**THE RECORDS**
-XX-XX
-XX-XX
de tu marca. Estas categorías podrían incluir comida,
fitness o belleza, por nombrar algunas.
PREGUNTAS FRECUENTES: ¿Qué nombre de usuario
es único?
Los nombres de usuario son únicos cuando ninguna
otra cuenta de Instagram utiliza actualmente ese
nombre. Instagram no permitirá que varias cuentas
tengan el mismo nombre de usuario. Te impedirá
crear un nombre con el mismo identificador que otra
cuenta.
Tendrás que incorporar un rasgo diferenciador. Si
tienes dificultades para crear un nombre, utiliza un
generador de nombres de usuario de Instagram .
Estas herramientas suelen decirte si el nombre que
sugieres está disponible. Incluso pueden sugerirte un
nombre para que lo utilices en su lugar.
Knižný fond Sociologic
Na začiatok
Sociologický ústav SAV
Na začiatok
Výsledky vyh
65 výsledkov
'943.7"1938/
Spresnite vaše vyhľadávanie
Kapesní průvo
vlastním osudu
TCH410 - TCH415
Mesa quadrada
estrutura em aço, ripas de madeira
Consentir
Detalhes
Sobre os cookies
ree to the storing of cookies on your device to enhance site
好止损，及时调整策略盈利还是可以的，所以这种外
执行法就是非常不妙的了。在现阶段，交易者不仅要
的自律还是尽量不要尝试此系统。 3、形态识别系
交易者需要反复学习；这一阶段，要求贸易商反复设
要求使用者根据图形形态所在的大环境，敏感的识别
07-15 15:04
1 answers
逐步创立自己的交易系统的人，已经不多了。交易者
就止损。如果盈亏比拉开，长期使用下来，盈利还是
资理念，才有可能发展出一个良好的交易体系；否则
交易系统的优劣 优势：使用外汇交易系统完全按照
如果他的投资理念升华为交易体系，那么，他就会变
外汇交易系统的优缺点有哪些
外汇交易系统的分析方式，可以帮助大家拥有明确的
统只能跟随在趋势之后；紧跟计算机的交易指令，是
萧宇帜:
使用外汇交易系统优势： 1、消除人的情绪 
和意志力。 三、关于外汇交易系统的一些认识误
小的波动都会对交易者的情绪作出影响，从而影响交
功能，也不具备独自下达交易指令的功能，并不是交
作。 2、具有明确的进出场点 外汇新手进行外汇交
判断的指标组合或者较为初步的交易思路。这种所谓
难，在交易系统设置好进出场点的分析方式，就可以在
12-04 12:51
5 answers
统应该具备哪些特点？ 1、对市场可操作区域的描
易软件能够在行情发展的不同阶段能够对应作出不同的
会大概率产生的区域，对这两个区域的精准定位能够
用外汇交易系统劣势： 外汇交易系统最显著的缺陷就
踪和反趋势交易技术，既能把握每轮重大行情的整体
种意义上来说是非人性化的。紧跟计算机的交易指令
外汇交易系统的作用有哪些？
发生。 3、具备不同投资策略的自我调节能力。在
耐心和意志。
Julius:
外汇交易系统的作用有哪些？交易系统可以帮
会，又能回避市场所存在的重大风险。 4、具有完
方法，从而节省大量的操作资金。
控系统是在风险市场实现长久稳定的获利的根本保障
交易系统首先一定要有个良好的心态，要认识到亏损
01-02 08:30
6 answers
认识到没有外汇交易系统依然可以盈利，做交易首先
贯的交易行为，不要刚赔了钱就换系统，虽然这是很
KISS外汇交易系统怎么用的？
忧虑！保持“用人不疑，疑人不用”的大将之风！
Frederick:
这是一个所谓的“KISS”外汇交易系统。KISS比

**PROBLEM TO SOLVE**
Exact copies of the lines from the one containing "认识到没有外汇交易系统依然可以盈利，做交易首先" through the final line of the records are all the answer should hold.

**RESPONSE TO THIS TASK**
认识到没有外汇交易系统依然可以盈利，做交易首先
贯的交易行为，不要刚赔了钱就换系统，虽然这是很
KISS外汇交易系统怎么用的？
忧虑！保持“用人不疑，疑人不用”的大将之风！
Frederick:
这是一个所谓的“KISS”外汇交易系统。KISS比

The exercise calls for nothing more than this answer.